Apart from the lineage of bullocks, we don’t know anything here in Devon. We don’t even pretend to know anything. So I carried my small surprise up to London last week, to this year’s very wonderful Spectator Summer ‘At Home’ party. And at the start, while I was still sober, I brought the question up in the first conversation I had, which happened to be with Mr Con Coughlin, executive foreign editor of the Daily Telegraph.
I approached the question much as I have here, by first describing the Who Controls America? website. But Con Coughlin saw where I was coming from a country mile away. Long before I’d arrived, he was smiling sadly yet lovingly at me, and shaking his head, as though I were a close brother with a sad history of schizophrenia, who, after a long and blessed period of wellness, had suddenly started complaining again that his television was bugged by the CIA.
And then a momentary darkening of the sky made us both look up at the appearance of the kindly figure of Spectator’s drinks correspondent, Mr Bruce Anderson. I have often noticed and admired how the heavyweight London journalists refuse to bother with such bourgeois niceties as greetings, handshakes or indeed preliminaries of any kind. They treat one another as ubiquities. A new arrival not seen for weeks or months is accepted complacently, as if they are reappearing after leaving the room for a minute or two.
‘Jeremy was just asking whether the Jews ran the world,’ said Con, as Bruce ‘the Beast’ Anderson hove to, puffing slightly. ‘Oh, I wish they would!’ he said, entering in seamlessly, as though he’d been handed the question on a folded piece of paper five hours before. Satisfied by these candid reactions — and slightly disappointed that humanity is apparently more anaemic than I had hoped or imagined — I got drunk.
The party was tremendous, like going to heaven. Everyone in our part of the garden was so singular and friendly, and every conversation so witty or somehow engaging, emigration to other parts wasn’t straightforward, and I relapsed into parochialism. Our bower had its own little bar, which I had patronised also last year, that is until I passed out under a nearby bush. It was the same barman. He greeted me with something approaching love and thereafter took it as both a personal and professional failure if he spotted that my tall drink — Gawd knows what he put in it — was ever less than spilling out all over the place.
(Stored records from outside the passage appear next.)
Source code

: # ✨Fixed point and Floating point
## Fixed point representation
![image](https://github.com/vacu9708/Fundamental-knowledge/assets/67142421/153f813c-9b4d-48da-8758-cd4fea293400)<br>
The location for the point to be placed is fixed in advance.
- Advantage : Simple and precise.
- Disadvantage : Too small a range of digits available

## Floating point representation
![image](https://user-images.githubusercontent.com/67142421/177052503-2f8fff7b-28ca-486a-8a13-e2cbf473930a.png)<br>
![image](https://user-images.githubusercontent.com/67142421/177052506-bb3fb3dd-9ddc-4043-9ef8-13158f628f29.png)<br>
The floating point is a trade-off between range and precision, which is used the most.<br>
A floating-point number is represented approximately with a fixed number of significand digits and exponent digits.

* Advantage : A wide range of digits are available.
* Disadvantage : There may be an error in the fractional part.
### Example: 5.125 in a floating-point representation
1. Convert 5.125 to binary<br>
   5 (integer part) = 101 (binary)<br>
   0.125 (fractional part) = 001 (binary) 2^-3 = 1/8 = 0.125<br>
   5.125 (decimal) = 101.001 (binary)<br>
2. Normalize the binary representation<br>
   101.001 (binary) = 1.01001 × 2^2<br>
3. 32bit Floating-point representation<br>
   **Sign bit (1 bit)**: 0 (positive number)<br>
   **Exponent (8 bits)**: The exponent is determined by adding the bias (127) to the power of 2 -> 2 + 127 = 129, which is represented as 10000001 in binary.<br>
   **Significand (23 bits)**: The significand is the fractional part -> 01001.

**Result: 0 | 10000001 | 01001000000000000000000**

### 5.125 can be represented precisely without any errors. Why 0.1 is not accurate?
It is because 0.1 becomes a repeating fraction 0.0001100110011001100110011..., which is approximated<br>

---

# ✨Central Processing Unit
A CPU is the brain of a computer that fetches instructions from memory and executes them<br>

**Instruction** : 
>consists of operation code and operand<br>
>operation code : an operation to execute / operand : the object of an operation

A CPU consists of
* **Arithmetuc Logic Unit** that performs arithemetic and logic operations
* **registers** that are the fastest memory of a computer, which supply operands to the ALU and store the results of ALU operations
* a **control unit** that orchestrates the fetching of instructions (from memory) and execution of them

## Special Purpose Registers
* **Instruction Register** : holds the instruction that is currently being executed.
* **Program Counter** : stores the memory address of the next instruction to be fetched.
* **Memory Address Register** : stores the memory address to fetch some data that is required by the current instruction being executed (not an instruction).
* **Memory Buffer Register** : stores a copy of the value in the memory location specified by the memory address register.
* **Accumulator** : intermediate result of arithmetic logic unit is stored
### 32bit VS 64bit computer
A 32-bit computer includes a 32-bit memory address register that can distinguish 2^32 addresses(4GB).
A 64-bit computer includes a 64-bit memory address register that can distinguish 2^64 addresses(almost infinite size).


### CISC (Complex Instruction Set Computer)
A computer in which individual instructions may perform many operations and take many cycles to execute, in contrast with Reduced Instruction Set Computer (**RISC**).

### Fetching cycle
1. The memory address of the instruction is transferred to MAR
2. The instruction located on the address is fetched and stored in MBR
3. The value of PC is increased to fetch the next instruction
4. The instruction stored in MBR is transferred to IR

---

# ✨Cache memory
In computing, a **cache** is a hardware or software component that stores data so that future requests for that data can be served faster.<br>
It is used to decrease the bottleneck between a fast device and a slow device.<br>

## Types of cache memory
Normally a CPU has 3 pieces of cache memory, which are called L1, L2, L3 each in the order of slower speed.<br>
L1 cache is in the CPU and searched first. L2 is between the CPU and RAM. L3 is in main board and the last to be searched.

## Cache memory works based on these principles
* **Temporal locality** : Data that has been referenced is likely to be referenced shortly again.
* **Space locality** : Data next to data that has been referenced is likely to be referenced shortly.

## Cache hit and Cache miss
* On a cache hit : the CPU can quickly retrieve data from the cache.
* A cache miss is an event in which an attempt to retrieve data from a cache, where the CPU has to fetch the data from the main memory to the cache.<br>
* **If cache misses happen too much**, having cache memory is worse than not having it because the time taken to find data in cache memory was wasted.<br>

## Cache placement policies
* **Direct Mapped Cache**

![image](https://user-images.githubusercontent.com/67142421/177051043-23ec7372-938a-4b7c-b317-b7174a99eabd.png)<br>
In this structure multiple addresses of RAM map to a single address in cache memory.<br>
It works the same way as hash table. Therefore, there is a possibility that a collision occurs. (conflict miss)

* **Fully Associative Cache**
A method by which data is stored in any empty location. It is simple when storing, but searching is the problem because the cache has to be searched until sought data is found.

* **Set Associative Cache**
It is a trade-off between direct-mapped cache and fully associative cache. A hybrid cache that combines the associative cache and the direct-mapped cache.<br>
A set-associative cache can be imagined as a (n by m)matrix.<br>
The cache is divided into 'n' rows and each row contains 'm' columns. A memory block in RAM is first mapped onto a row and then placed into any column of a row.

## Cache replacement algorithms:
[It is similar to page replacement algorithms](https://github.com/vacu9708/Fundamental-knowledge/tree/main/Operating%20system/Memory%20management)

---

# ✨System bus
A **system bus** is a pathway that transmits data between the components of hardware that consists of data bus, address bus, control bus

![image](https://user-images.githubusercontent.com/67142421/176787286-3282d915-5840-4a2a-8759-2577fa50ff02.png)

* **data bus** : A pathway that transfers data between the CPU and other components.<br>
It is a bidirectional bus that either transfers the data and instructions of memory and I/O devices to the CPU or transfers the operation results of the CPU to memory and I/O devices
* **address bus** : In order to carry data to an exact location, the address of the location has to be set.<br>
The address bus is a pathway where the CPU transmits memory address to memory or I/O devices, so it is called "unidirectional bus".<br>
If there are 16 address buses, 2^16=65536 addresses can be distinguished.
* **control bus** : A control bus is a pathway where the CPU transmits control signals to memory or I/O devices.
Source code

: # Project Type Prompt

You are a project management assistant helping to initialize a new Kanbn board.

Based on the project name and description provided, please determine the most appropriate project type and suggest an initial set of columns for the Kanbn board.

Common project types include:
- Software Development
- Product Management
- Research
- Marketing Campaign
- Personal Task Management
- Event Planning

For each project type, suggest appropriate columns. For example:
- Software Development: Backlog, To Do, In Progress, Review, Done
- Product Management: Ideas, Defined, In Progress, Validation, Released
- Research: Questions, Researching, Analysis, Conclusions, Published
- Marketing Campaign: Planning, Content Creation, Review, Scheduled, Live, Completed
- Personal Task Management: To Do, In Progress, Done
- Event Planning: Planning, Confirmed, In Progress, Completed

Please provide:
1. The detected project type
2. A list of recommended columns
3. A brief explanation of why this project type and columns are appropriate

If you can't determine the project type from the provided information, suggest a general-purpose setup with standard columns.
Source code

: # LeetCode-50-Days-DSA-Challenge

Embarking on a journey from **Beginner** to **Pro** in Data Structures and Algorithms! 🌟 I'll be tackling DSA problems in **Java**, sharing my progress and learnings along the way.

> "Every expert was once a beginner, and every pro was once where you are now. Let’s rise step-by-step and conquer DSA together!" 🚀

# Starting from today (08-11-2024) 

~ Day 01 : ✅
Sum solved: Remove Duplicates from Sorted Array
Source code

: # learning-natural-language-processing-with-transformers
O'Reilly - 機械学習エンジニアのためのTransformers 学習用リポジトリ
And it was here (to my profoundest regret afterwards) that I broke my promise to myself not to bore anyone with my news. Coming up on the train I’d had a strong word with myself not to mention it at all costs. Vain hope. Sober I can be a model of modesty, propriety and restraint. Drunk: not so much. All too predictably there came a point in the evening when someone said, ‘How are you?’ and I replied, ‘I’ve got fucking cancer.’ I have. Prostate and spreading. Two, maybe three lymph nodes. They are going to try to zap it. It might be possible to keep it at bay for a few years yet, they say. But please. The Spectator Summer party?
And now that all sense of decorum had deserted me, I started telling everyone — friends, strangers, even the barman. First I told it bitterly, then boastfully, then hilariously. Come the end I was using it as a chat-up line. And though horribly ashamed the next day, I also felt somehow differently about my carcinoma, and inexplicably better for having told it. But it was the wrong place. And so is this! I shan’t mention it here again. I promise.